Lá pelas quatro da tarde, depois de haver saturado a paciência do Seu Chico para saber as horas, minha alegria ganhou alento.

Com um barulho avassalador, alto-falante a toda prova, buzinas e gritarias, a frota do circo despontou na entrada da vila. Num salto, coloquei-me de pé e saí numa desabalada carreira. Queria ver cada movimento, dissecar com os olhos cada caminhão. Que alegria!

Quando me vi diante dos carros, fiquei estarrecido.  O motorista da frente buzinava sem parar e fazia sinais para que eu saísse da rua. Só então me dei conta de que estava atrapalhando a passagem, e pulei para o lado do caminhão, rente à calçada. E corri como nunca, acompanhando a caravana! Eu pulava, gritava, assobiava... Santa Maria! Que alegria eu sentia!

Quando cheguei à praça, estava ofegante. Sentei-me no banco e fiquei observando os forasteiros. Parece que a vila inteira se juntara ali. Brotavam pessoas em todas as esquinas, e iam se aglomerando, batendo palmas, acenando os braços, erguendo os chapéus. Cada um extravasava sua emoção como queria, da forma mais espontânea. Quando olhei pro Seu João da Farmácia com os braços erguidos, sapateando como se dançasse catira, ele ficou meio sem jeito, fitou-me de relance e ajeitou os óculos sobre o nariz. Tudo tão fantástico! O circo era, sem dúvida nenhuma, a alegria daquela vila quase sertão.

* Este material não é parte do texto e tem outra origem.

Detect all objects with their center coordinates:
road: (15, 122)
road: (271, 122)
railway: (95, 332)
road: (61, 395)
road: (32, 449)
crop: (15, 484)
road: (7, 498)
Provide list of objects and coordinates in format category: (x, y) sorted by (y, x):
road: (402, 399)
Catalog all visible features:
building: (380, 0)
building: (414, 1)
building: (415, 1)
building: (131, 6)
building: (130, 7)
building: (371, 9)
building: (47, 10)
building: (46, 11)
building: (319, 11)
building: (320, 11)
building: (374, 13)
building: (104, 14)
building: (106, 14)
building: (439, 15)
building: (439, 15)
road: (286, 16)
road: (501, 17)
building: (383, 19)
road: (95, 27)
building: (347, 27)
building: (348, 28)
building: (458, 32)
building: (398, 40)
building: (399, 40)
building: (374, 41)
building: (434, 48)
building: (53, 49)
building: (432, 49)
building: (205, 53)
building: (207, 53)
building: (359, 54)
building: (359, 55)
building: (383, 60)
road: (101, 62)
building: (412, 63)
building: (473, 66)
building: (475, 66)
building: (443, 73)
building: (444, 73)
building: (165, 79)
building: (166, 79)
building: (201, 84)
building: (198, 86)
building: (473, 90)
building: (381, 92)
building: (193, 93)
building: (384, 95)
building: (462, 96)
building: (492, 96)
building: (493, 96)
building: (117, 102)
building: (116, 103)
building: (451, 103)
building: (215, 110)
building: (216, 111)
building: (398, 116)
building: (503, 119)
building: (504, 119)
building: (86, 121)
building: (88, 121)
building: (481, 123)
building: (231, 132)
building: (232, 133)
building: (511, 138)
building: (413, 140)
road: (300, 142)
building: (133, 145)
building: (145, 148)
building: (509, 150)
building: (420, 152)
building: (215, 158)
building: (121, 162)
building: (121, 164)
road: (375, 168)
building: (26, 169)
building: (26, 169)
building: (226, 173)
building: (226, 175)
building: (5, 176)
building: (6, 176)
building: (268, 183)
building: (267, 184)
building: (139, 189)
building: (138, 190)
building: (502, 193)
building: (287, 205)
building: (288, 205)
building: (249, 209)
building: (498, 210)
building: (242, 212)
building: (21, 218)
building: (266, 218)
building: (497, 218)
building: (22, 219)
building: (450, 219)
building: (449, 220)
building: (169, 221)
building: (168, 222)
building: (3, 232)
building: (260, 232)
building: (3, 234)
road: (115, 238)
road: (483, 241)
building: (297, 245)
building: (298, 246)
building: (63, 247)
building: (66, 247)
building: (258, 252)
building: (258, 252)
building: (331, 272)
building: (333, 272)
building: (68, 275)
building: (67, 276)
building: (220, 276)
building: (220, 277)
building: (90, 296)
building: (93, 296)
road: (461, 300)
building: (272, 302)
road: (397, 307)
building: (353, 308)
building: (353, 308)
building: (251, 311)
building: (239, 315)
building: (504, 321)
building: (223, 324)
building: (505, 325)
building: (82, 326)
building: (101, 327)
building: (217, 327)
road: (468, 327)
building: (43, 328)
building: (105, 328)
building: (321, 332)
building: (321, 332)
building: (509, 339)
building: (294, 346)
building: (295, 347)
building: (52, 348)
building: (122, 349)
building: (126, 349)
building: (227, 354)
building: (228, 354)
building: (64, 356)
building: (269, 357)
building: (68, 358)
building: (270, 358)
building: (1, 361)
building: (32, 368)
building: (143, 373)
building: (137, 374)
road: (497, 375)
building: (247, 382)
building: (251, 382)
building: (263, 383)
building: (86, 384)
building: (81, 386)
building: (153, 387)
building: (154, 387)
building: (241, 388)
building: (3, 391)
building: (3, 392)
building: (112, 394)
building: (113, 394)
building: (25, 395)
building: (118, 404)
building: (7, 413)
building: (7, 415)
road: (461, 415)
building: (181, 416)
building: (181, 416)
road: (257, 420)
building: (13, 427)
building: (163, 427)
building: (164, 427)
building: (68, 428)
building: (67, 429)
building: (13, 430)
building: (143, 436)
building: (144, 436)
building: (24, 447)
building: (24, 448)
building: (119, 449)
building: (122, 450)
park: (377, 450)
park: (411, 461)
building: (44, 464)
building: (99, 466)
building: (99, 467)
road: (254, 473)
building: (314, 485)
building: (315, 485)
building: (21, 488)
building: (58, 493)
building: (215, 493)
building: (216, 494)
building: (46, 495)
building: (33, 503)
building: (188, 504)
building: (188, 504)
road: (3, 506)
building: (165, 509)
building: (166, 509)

Grudei os olhos nos badulaques dos caminhões. Os artistas, todos em roupas coloridas, vivas, ciganas. As mulheres traziam várias voltas de colares e pulseiras, e na cabeça, cachos e cachos de flores. Tudo transpirava ilusão. Os ciganos alegres, trazendo nos sorrisos a ilusão do ganho para subsistência, e nós, mostrando no delírio da receptividade, a avidez de ilusão para preencher nossa vivência...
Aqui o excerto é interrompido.